I’ve also occasionally been using my program to generate puzzles for me to work on, and today it found an interesting test case, a puzzle that it thought would be much more difficult than it turned out to be for me. This mis-rating happened because the uniqueness deduction rules I’m using in my own deductions are stronger than the ones in my program (although some of its other rules are stronger than I typically apply myself). In its initial state, the puzzle looks like:
My program tells me that it’s at the second highest level of difficulty that it knows about: it has to resort to using 2SAT, but it can successfully solve it that way. (The highest level is for puzzles where it is forced to use backtracking.) Usually, for me, puzzles at that level require me to use written notes to keep track of the deductions, rather than doing it all in my head, but not this time. Using more-or-less standard reasoning, one can fill in the cells of the puzzle to reach the state:
This is where my program gets stuck and has to resort to more powerful deduction rules. But as a human solving this puzzle, here is what I see: In row 3, the two empty cells must contain the pair of digits 3 and 5. In the center right block of nine cells, the two empty cells must again be 3 and 5. And in the center block of cells, the 5 digit is confined to three cells aligned with those two pairs of empty cells. If the 3 digit were also confined to the same three cells in the center block, it and the five would have to occupy the two diagonally aligned cells out of the three, because otherwise they would line up and prevent one of the other pairs of 3-5 cells from having any value. But then the 3-5 cells in row 3, the center block, and column 7 would form a closed system (shown by the red squares below): nothing else outside those cells could affect which of those six cells contains 3, and which contains 5. Within that closed system, there are two solutions, obtained from each other by swapping the locations of the 3 and the 5. But that would violate the assumption of uniqueness.

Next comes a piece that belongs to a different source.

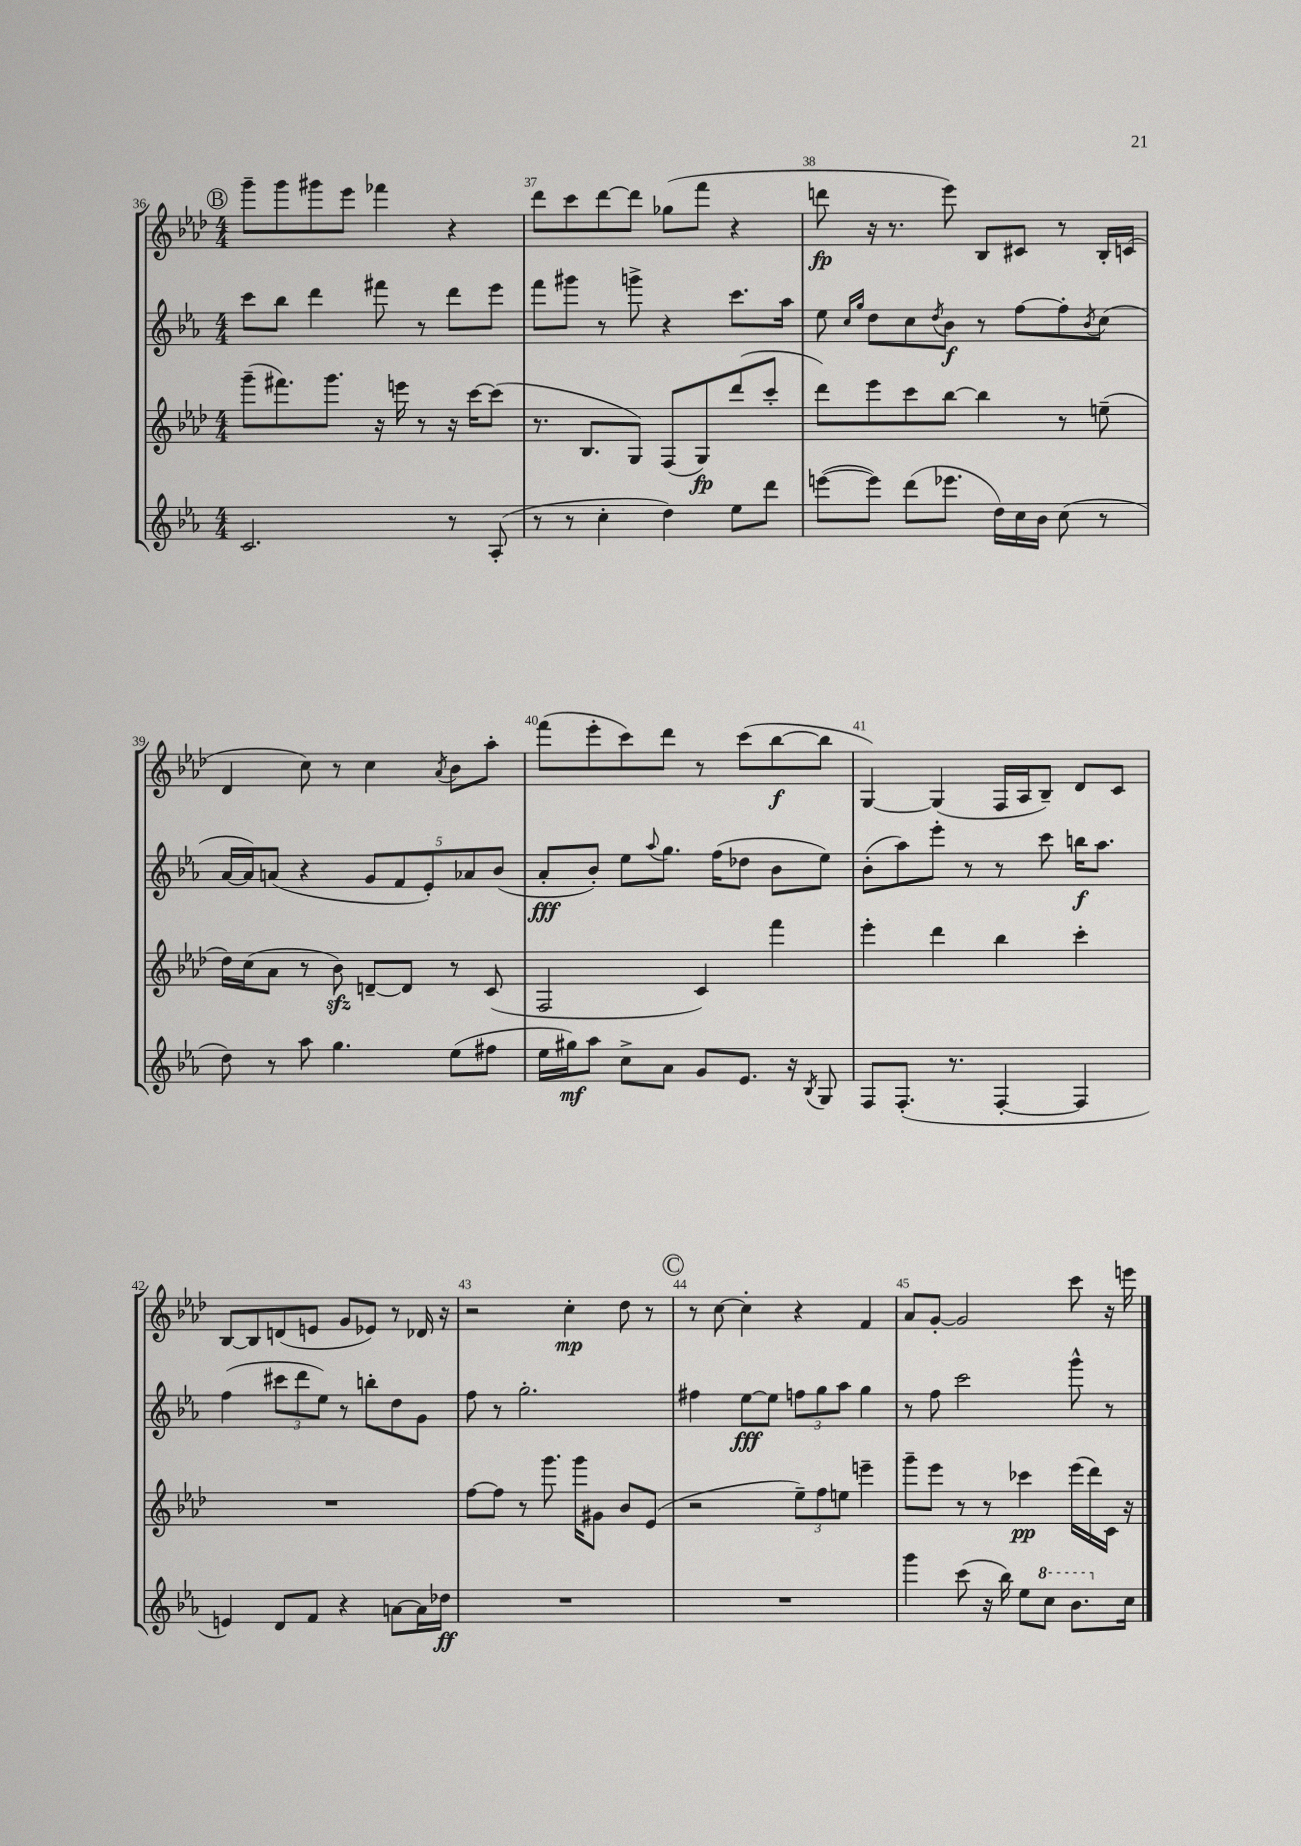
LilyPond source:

Even if the 7 in the center cell weren’t there, the same reasoning would apply. Since this closed system with a non-unique solution would happen automatically if we confine the digit 3 to the same three center-block cells as the digit 5, the digit 3 must be elsewhere in the center block, which can only mean that it is in column 4. Once we make this deduction, the rest of the puzzle falls into place.
My program only has built into it a couple of ad-hoc rules to prevent closed systems of four cells with two solutions, and it misses the one in this example because it involves six cells. It’s making me think that I need a more general description of the possible closed systems (at least the ones involving only two digit values, like this), in order to match the deductions I’m making by hand and make my program’s difficulty estimates more accurate.